Another Word For It Patrick Durusau on Topic Maps and Semantic Diversity

April 6, 2012

“Give me your tired, your poor, your huddled identifiers yearning to be used.”

Filed under: Identifiers,RDF,Semantic Web — Patrick Durusau @ 6:52 pm

I was reminded of the title quote when I read Richard Wallis’s: A Fundamental Linked Data Debate.

Contrary to Richard’s imaginings, the vast majority of people on and off the Web are not waiting for the debates on the W3C’s Technical Architecture (TAG) or Linked Open Data (public-lod) mailing lists to be resolved.

Why?

They had identifiers for subjects long before the WWW, Semantic Web, Linked Data or whatever and will have identifiers for subjects long after those efforts and their successors are long forgotten.

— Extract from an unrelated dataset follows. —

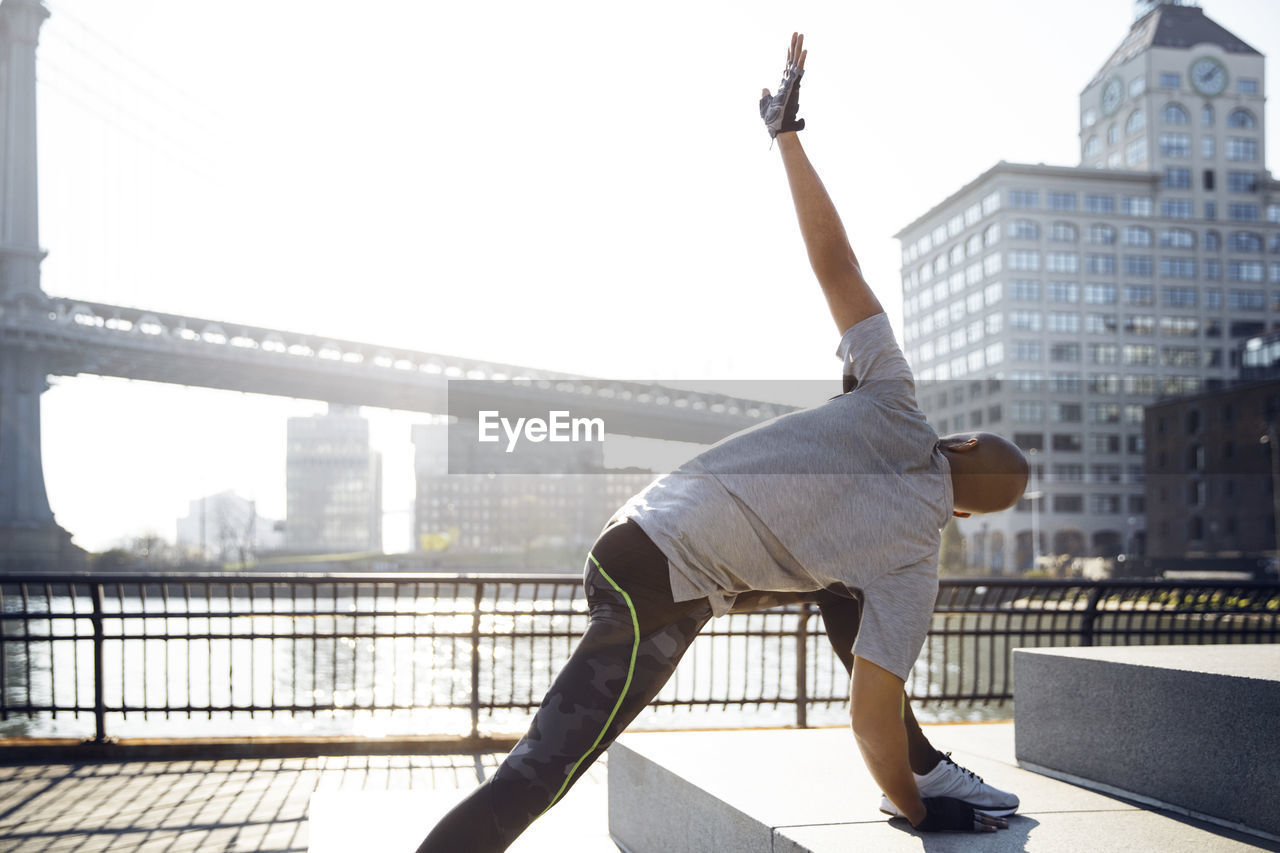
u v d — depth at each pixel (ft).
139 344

Some of those identifiers are still in use today and will survive well into the future. Others are historical curiosities.

Moreover, when it was necessary to distinguish between identifiers and the things identified, that need was met.

Entire the WWW and its poster child, Tim Berners-Lee.

It was Tim Berners-Lee who created the problem Richard frames as: “the difference between a thing and a description of that thing.”

Amazing how much fog of discussion there has been to cover up that amateurish mistake.

The problem isn’t one of conflicting world views (a la Jeni Tennison) but rather how given a bare URI, how to interpret it? Given the bad choices made in the Garden of the Web as it were.

That we simply abandon bare URIs as a solution has never darkened their counsel. They would rather impose the 303/TBL burden on everyone rather than admit to fundamental error.

I have a better solution.

The rest of us should carry on with the identifiers that we want to use, whether they be URIs or not. Whether they are prior identifiers or new ones. And we should put forth statements/standards/documents to establish how in our contexts, those identifiers should be used.

If IBM, Oracle, Microsoft and a few other adventurers decide that IT can benefit from some standard terminology, I am sure they can influence others to use it. Whether composed of URIs or not. And the same can be said for many other domains, most of who will do far better than the W3C at fashioning identifiers for themselves.

Take heart TAG and LOD advocates.

As the poem says: “Give me your tired, your poor, your huddled identifiers yearning to be used.”

Someday your identifiers will be preserved as well.